I know that sadness well, Theresa. We will always be our mother's child. She will always be our mom.
It's been too long since we got to hug our moms. Way too long. And neither you nor I know when that will change. That's the kicker in all of this. The finality of it all is overwhelming. I know that I may see my mom again but it will not be in this life. That is a hard pill to swallow. So far I have not been able to swallow it. It's been over a year and a half and I still can't swallow it. If anything it seems like that pill just keeps getting bigger and bigger.
I wish every single one of you peace. I hope the day comes for all of us that we no longer need to post here. That day may come sooner for some and later for others. The speed in which we heal is not a measure of who loved their mother's more. We all love our moms.

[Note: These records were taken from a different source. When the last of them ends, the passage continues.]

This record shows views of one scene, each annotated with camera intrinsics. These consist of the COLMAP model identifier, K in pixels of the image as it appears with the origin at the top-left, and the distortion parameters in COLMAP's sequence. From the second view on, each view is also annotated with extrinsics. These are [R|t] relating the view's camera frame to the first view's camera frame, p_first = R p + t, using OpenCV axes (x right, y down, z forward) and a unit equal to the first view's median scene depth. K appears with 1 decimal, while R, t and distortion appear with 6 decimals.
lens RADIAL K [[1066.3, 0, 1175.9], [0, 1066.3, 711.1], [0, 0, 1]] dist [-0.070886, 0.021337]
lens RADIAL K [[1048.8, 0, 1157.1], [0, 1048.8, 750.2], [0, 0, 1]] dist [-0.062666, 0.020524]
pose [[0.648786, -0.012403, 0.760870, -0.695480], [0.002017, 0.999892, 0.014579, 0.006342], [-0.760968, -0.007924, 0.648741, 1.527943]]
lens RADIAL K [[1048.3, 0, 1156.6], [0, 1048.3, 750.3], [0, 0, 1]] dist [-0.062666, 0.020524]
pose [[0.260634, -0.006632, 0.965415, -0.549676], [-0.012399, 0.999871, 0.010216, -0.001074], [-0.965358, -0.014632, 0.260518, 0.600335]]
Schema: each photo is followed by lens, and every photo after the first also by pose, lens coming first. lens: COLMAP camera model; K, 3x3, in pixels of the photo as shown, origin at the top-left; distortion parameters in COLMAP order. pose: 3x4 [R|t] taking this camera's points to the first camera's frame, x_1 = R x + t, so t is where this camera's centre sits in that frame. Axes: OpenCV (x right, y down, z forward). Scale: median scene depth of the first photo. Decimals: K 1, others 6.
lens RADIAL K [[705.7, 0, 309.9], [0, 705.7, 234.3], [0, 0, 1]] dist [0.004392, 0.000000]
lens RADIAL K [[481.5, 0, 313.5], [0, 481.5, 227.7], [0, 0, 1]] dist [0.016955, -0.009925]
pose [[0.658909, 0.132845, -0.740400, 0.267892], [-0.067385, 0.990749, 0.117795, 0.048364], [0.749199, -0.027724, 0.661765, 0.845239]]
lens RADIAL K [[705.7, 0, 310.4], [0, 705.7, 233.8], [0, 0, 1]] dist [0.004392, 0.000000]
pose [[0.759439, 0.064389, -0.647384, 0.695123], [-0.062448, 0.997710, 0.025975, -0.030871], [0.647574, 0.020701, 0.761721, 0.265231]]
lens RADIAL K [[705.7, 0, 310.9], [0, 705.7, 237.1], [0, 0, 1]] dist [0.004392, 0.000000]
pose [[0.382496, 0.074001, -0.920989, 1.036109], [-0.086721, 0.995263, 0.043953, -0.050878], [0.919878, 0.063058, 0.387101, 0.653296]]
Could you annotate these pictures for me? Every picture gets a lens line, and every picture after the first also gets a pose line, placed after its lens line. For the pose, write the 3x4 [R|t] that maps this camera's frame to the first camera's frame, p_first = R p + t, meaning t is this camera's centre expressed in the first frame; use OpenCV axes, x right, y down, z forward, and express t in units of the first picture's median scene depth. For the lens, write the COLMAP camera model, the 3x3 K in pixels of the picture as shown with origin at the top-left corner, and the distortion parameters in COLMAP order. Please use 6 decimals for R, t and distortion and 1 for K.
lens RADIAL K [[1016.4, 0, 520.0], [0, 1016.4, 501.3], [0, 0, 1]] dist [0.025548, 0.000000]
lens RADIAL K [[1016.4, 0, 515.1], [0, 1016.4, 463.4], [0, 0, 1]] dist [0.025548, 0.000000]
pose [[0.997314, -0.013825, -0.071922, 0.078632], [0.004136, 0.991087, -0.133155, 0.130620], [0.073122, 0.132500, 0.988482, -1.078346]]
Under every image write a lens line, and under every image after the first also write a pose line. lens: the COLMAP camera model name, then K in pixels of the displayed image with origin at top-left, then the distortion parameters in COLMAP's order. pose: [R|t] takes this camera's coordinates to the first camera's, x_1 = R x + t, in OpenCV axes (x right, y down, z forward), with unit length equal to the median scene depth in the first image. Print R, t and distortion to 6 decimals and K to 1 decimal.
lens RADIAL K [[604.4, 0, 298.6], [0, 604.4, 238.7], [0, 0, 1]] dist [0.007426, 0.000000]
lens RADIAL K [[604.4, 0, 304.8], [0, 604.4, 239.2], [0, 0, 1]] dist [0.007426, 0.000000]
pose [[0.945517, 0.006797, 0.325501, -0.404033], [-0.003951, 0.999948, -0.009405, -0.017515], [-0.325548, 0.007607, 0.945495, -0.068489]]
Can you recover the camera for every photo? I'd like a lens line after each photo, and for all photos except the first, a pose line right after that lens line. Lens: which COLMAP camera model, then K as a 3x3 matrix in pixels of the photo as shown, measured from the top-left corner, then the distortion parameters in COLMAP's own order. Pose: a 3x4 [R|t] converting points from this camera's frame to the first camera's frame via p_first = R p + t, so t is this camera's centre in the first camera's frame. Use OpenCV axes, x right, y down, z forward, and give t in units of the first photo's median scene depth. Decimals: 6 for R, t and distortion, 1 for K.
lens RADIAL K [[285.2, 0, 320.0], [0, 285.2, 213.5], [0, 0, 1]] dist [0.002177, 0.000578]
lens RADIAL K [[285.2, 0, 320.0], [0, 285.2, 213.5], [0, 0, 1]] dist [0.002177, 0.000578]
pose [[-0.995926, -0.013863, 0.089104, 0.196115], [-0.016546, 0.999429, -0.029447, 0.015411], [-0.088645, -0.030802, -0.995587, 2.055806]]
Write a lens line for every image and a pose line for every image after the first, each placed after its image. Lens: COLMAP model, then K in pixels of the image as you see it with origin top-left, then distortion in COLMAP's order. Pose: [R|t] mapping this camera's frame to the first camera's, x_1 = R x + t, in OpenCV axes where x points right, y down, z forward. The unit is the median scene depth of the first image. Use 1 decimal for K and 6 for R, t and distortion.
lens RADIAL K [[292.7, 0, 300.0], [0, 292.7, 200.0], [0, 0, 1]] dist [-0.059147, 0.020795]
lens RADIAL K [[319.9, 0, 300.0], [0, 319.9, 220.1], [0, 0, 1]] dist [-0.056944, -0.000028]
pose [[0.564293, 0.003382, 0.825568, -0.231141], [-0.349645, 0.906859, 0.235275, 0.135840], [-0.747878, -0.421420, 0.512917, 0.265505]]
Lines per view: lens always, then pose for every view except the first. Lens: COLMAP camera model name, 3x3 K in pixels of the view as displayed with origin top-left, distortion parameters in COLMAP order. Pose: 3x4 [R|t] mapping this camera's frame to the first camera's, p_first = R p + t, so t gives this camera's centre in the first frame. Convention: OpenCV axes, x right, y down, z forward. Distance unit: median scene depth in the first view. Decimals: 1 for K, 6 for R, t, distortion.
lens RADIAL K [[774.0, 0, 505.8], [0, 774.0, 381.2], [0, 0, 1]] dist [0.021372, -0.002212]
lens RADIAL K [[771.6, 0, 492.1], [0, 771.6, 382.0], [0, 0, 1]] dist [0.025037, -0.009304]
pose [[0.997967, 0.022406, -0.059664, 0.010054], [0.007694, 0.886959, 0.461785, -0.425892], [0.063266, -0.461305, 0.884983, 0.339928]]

I guess circumstances have something to do with it. I'm just not ready to face life without my mom. I don't know if I can. I know that I have to though. I don't have any say in the matter.
For me life (now) is like sitting in the waiting room at the doctor's office. It seems like I have been waiting for a long time, and I know that there is probably a lot more waiting ahead.
Until then I will just keep telling my mom that I love her, and I will always hope that she can hear me.
I look forward to being able to feel something other than sadness about my Mom's death. But I am not there yet. I do love you Mom and miss you every day.
Bluebell
Good morning everyone and good morning Mama! I have alot to get accomplished today so that I can bring things home from Mamas home. As always I love you Mama!
Janie that sounds good, "I love you mom"!!!!